'Cities on Edge’: Urbanism along the Early Medieval Mediterranean Insular (and Coastal) Frontiers, workshop with Luca Zavagno (Bilkent University), Princeton University, November 22, 2024, 12:30–2:00 pm
Respondent: Helmut Reimitz, Princeton University
The trajectories of urbanism in both Western Europe, Byzantine, and Islamic Mediterranean in the passage from Late Antiquity to the Early Middle Ages have often been characterized by the long debate on the social, political, economic as well as urbanistic, and architectural nature of the transition from Classical polis to Medieval city often characterized by its fortification). Moreover, this was, in turn, influenced and molded by another long-lasting historiographical discussion centered on the so-called Pirennian divide, which pointed to the Arab invasions as the watershed in the history of the Great Sea. The latter -from the middle of the seventh century onwards- became a “Muslim Lake,” and this brought about the end of its role as a highway for trade and exchange of goods and ideas. These were confined to the eastern basin of the Mediterranean and nurtured an extraordinary boom of urban-centered artisanal and commercial activities, which only much later expanded to its western half.
It is, however, important to notice how both these interpretative frameworks rested on the changes experienced by urban entities within their geopolitical structures of political and military power; consequently, the role of insular and coastal frontiers, or better, the areas of the Mediterranean acting as zones of cultural and economic interface fostering the creation or development of material and cultural innovations. In the period under scrutiny, cities have never been included among these.
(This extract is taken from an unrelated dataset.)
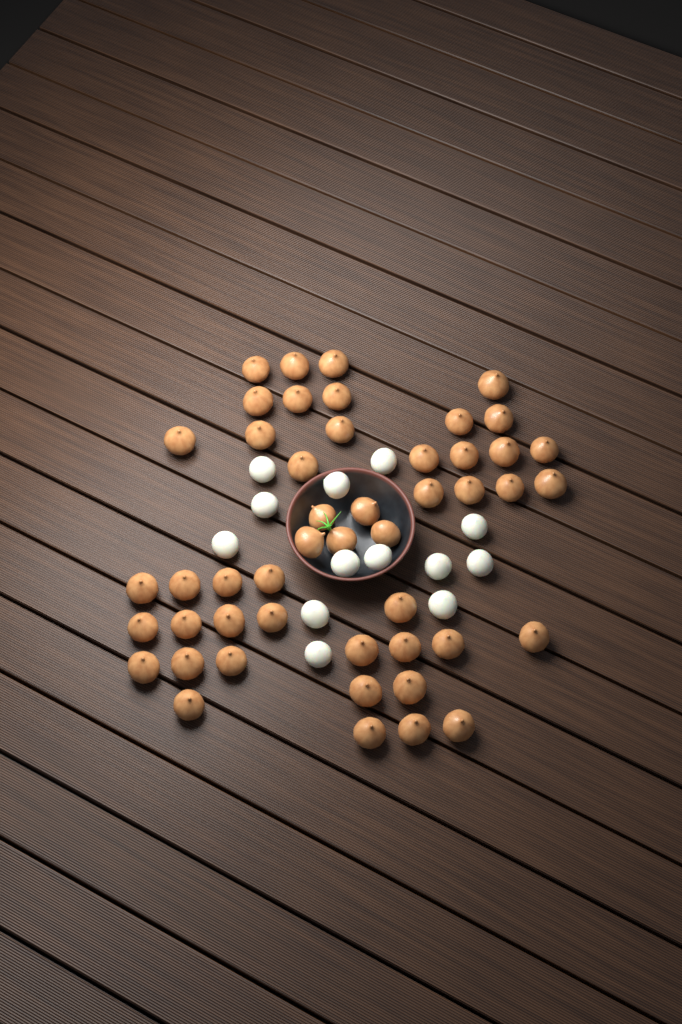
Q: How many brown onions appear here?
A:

Indeed, both “new cities” and, eventually, the existence of economically resilient urban centers can be archaeologically documented across the early Medieval Mediterranean islands and coastlines.
Therefore, in this workshop, I will analyze the role played by cities “on insular (as well as coastal) edge” like Salamis-Constantia in Cyprus, Cagliari in Sardinia, Gortyn in Crete, Palermo, Catania, and Syracuse in Sicily, as well as Comacchio (in the northern Adriatic), and Amalfi (in the Thyrrenian), for they acted as catalysts of socio-cultural, political, and economic interactions across the frontiers of a politically and economically fragmented Mediterranean; I hope to prove that the peculiar geostrategic position of these cities, the role they played as floating between “hegemonic political and economic systems and nearly complete integration in such systems,” and their economic vitality draw a picture of urbanism which complemented with more “traditional” urban developments as these predicated on political, religious, and administrative functions or military and strategic relevance for hegemonic empires.
Luca Zavagno is Associate Professor of Byzantine Studies in the Department of History and Department of Archaeology at Bilkent University. He is a 2024–2025 Visiting Fellow at the Seeger Center for Hellenic Studies.